Soutenir les apprenants multilingues signifie concevoir un enseignement qui rend les contenus du niveau scolaire accessibles sans les appauvrir, tout en développant simultanément le langage académique dont les élèves ont besoin pour démontrer leur maîtrise. L'objectif est le bilinguisme additif : ajouter une nouvelle langue au répertoire de l'apprenant sans supplanter la première. Cela s'oppose aux modèles soustractifs qui traitent les langues maternelles comme des obstacles à éliminer.
Environ 10,4 % des élèves de la maternelle à la terminale aux États-Unis sont classifiés comme English Learners, l'espagnol, l'arabe, le somali et le mandarin figurant parmi les langues maternelles les plus courantes. Ces élèves ne forment pas un groupe homogène. Un élève guatémaltèque ayant une scolarisation interrompue a des besoins pédagogiques entièrement différents de ceux d'un élève sinophone disposant de solides bases en mandarin. Un soutien efficace commence par la compréhension des parcours linguistiques individuels.
Contexte historique
Les fondements théoriques modernes du soutien aux apprenants multilingues remontent principalement aux travaux de Jim Cummins à l'Institut d'études en éducation de l'Ontario. En 1979, Cummins a introduit la distinction entre les compétences communicatives interpersonnelles de base (BICS) et la maîtrise du langage académique cognitif (CALP), un cadre qui expliquait pourquoi des élèves apparemment à l'aise à l'oral peinaient encore avec les tâches académiques. Ses travaux de 1981 sur le modèle de la compétence sous-jacente commune (CUP) ont démontré que les concepts, les compétences en littératie et les stratégies de pensée se transfèrent d'une langue à l'autre — un élève qui apprend à analyser un argument en espagnol a déjà effectué une grande partie du travail cognitif nécessaire pour analyser des arguments en anglais.
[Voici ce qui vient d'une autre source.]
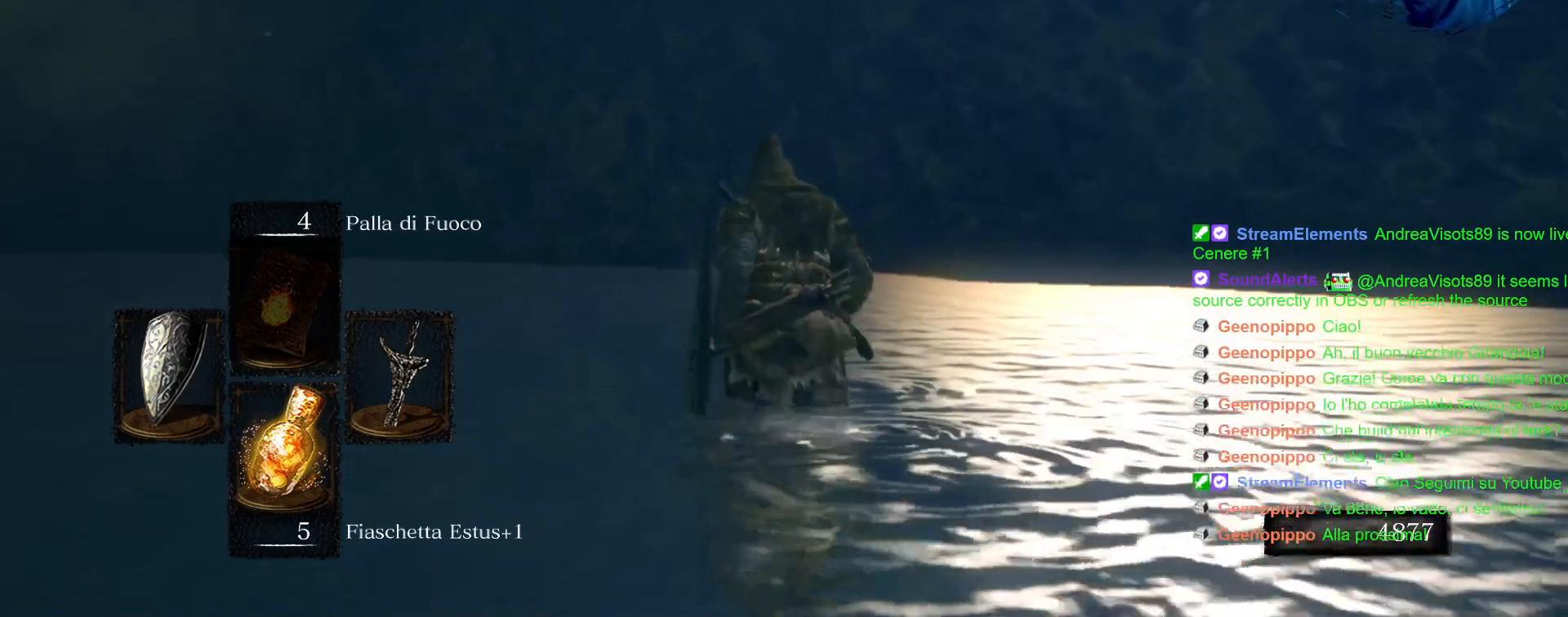
{"dt_ms": 500, "buttons": [], "left_stick": "up", "right_stick": "center", "events": [[450, "CIRCLE", "up"]]}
L'hypothèse d'entrée de Stephen Krashen, développée de la fin des années 1970 aux années 1980, proposait que l'acquisition du langage se produit lorsque les apprenants reçoivent des données compréhensibles, c'est-à-dire un matériau légèrement au-dessus de leur niveau actuel (i+1). Son modèle du moniteur a façonné la conception de l'enseignement sheltered et a influencé la structure de l'exposition linguistique dans de nombreux programmes.
Le Sheltered Instruction Observation Protocol (SIOP) a émergé des recherches menées par Jana Echevarría, MaryEllen Vogt et Deborah Short au Center for Applied Linguistics dans les années 1990. Publié en 2000, le SIOP a fourni aux enseignants un cadre structuré d'observation et de planification intégrant des objectifs linguistiques aux objectifs de contenu, produisant des gains mesurables en termes de réussite académique pour les ELL.
Les études longitudinales de Wayne Thomas et Virginia Collier à l'Université George Mason, menées de la fin des années 1980 jusqu'aux années 2000, ont produit les données longitudinales les plus complètes sur l'efficacité des programmes. Leurs recherches portant sur 210 000 dossiers d'élèves ont montré que les programmes de double langue bien mis en œuvre produisent systématiquement les meilleurs résultats académiques à long terme pour les apprenants multilingues, surpassant les modèles uniquement en anglais et les modèles bilingues de transition.
Principes clés
Données compréhensibles avec maintien de la rigueur
Rendre les contenus accessibles ne signifie pas les simplifier. L'objectif est d'ajuster les exigences linguistiques d'une tâche — par le biais de visuels, d'organisateurs graphiques, de cadres de phrases et d'un pré-enseignement stratégique du vocabulaire — tout en maintenant les exigences cognitives au niveau scolaire. Un élève qui apprend le cycle de l'eau doit rencontrer les mêmes concepts scientifiques que ses pairs ; ce qui change, c'est l'étayage autour de la façon dont ces concepts sont présentés et dont l'élève démontre sa compréhension.
Enseignement explicite du langage académique
Le langage académique ne s'acquiert pas de manière incidente. Les élèves ont besoin d'un enseignement direct de la syntaxe, du vocabulaire et des structures discursives propres à chaque discipline. Un cours de sciences utilise le langage différemment d'un cours d'histoire : les constructions passives (« la solution a été chauffée »), la nominalisation (« l'accélération de la particule ») et le langage d'atténuation (« les données suggèrent ») sont tous des schémas spécifiques à un domaine qui nécessitent un enseignement délibéré. Les enseignants de matière, et pas seulement les spécialistes du soutien linguistique, partagent la responsabilité du développement du langage académique.
S'appuyer sur le répertoire linguistique complet
Les langues maternelles des élèves sont des ressources cognitives, non des interférences. Permettre aux élèves d'utiliser leur première langue pour construire du sens, prendre des notes, discuter entre pairs et rédiger accélère la compréhension et l'apprentissage des contenus. La pratique du translanguaging, qui consiste à passer stratégiquement d'une langue à l'autre à des fins pédagogiques, est soutenue par de solides recherches et reflète le fonctionnement réel des esprits bilingues.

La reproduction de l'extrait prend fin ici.